● **WORK ITEM A**: Copy the tabular data text word for word, starting at the words "# Introduction to" and ending after "and Python scripts.".
● **WORK ITEM B**: Pick up the tabular data text after its last sentence and keep writing it.

● **SUPPLIED TEXT**:

# Tabular Data

What does data look like? For most people, the first image that comes to mind is a spreadsheet, where each row represents something for which information is being measured and each column a type of measurement. This stereotype exists for a reason; many real-world data sets can indeed be organized this way. Data that can be represented using rows and columns is called **tabular data**. The rows are also called **observations** or **records**,  while the columns are called **variables** or **fields**. The different terms reflect the diverse communities within data science, and their origins are summarized in the table below.

|                     | Rows           | Columns     |
|---------------------|----------------|-------------|
| Statisticians       | "observations" | "variables" |
| Computer Scientists | "records"      | "fields"    |

The table below is an example of a
data set that can be represented in tabular form.
This is a sample of user profiles in the
San Francisco Bay Area from the online dating website
OKCupid. In this case, each observation is an OKCupid user, and the variables include age, body type, height, and
(relationship) status. Although a
data table can contain values of all types, the
values within a column are typically all of the same
type---the age and height columns store
numbers, while the body type and
status columns store strings. Some values may be missing, such as body type for the first user
and diet for the second.

| age | body type |        diet       | ... | smokes | height | status |
|-----|-----------|-------------------|-----|--------|--------|--------|
| 31  |           | mostly vegetarian | ... |   no   |   67   | single |
| 31  |  average  |                   | ... |   no   |   66   | single |
| 43  |   curvy   |                   | ... | trying to quit | 65 | single |
| ... |    ...    |       ...         | ... |  ...   |  ...   | ... |
| 60  |    fit    |                   | ... |   no   |   57   | single |



# Introduction to Pandas

Tabular data is essential for doing data science. But a structure for tabular data is not built into Python, so we need to import a library. That library is [Pandas](https://pandas.pydata.org/), which essentially does one thing---define a data structure called a `DataFrame` for storing tabular data. But this data structure is so fundamental to data science that importing `pandas` is the very first line of many Colab notebooks and Python scripts.

Let's import `pandas`. The standard abbreviation for Pandas is `pd`.

● **DATA EXCERPTS**:
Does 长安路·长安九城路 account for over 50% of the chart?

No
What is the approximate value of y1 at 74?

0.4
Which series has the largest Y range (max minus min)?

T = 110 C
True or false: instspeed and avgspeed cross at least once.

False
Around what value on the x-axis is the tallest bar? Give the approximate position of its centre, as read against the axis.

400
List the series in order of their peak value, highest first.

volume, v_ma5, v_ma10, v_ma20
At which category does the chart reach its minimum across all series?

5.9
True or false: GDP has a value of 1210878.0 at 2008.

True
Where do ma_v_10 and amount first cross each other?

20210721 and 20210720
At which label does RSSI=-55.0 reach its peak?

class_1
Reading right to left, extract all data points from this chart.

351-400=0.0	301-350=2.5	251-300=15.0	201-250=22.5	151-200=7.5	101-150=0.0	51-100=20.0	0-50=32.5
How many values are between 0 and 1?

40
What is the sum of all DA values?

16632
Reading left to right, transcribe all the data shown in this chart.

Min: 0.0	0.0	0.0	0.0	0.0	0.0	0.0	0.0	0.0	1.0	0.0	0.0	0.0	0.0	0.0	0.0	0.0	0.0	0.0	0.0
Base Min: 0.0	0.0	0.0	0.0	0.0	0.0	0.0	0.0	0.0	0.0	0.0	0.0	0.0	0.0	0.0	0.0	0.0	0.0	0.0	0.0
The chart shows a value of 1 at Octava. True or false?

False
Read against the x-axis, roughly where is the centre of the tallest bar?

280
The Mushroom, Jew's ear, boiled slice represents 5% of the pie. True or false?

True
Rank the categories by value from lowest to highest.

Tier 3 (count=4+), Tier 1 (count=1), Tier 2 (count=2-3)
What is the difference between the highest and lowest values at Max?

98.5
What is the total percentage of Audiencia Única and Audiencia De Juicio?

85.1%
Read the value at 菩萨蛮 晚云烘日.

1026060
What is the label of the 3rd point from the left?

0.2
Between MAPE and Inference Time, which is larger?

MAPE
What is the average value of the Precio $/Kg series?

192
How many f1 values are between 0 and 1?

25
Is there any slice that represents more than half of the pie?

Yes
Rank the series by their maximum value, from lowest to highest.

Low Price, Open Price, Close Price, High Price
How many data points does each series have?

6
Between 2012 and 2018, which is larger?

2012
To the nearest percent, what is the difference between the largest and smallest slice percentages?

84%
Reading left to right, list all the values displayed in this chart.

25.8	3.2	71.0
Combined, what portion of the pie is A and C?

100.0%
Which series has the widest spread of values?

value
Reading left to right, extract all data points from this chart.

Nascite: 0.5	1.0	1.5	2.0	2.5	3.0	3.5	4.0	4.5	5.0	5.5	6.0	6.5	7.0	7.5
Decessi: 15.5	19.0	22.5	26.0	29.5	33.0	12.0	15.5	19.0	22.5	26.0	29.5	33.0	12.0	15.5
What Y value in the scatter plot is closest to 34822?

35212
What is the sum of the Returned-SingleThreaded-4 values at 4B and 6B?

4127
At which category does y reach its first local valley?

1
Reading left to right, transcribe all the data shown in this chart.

● **YOUR RESPONSE A**:
# Introduction to Pandas

Tabular data is essential for doing data science. But a structure for tabular data is not built into Python, so we need to import a library. That library is [Pandas](https://pandas.pydata.org/), which essentially does one thing---define a data structure called a `DataFrame` for storing tabular data. But this data structure is so fundamental to data science that importing `pandas` is the very first line of many Colab notebooks and Python scripts.

● **YOUR RESPONSE B**:
In [None]:
import pandas as pd

A Pandas `DataFrame` is optimized for storing tabular data; for example, it uses the fact that the values within a column are all the same type to save memory and speed up computations.

Many data sets are stored as files on disk, such as in **comma-separated values (CSV)** files. How do we get data into a `pandas` `DataFrame`? Pandas provides a function called `read_csv()` for reading in files in CSV format.

## Reading in Data from a URL

If the data file already lives on the Internet, then you can simply pass in the URL to `read_csv()`.

In [None]:
# Read in the OKCupid data set using the Pandas `read_csv` function.
df_okcupid = pd.read_csv("https://raw.githubusercontent.com/kevindavisross/data301/main/data/okcupid.csv")

In [None]:
# Display the first few and last few rows and columns
df_okcupid

Notice above how missing values are represented in a `pandas` `DataFrame`. Each missing value is represented by a `NaN`, which is short for "not a number". As we will see, most `pandas` operations simply ignore `NaN` values.

The `info` method returns some information about the data frame.

In [None]:
df_okcupid.info

The `shape` attribute returns the number of (rows, columns).

In [None]:
df_okcupid.shape

## Reading in Data from a File

If you instead want to read in a data file on your computer, you can pass in the path to the file (e.g., `"/home/data/mydata.csv"`) to `read_csv()`.

There's just one catch. Colab is a cloud service; it can't read files on your computer. In order to read in a data file from Colab, you have to upload the file to the Colab file system.

Instructions:

1. Click on the folder icon in the left toolbar. This will open up a pane that allows you to interact with the Colab file system.
2. Click on the upload icon and find the file that you want to upload.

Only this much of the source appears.